# Request:
Count the lines in the material below that contain the string "email", matching case exactly. Reply with the number alone.

Stored data entries
:::::
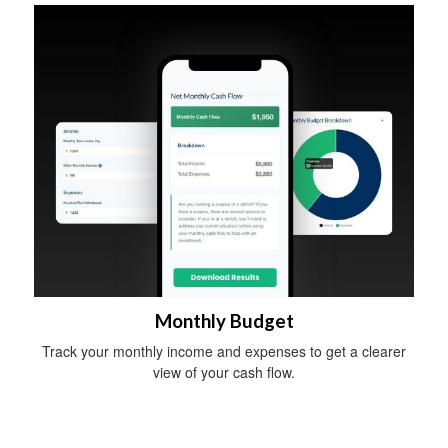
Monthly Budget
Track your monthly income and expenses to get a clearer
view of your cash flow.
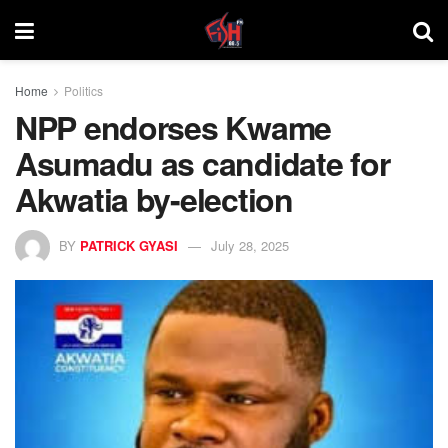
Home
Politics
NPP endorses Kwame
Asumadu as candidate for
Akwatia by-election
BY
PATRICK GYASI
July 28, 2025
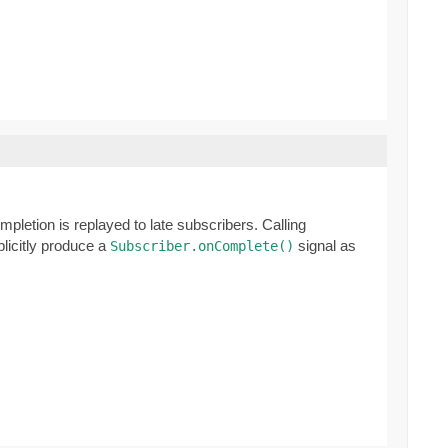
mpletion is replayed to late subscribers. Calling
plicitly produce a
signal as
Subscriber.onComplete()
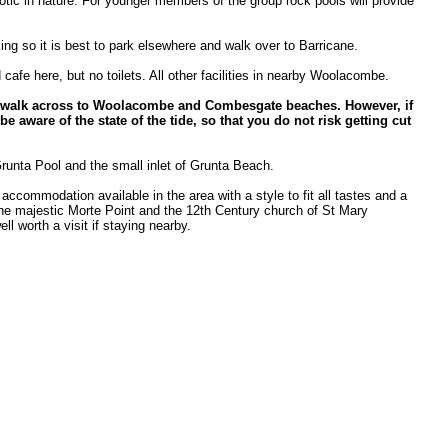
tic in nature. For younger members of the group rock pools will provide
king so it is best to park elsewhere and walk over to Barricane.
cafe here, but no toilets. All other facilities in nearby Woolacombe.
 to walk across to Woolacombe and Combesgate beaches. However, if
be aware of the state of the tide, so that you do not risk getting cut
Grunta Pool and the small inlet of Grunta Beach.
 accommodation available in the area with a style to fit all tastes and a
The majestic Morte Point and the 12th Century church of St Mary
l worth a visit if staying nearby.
:::::
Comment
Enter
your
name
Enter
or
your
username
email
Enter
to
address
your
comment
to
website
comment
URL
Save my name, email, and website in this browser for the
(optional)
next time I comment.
:::::
# Result of the task:
2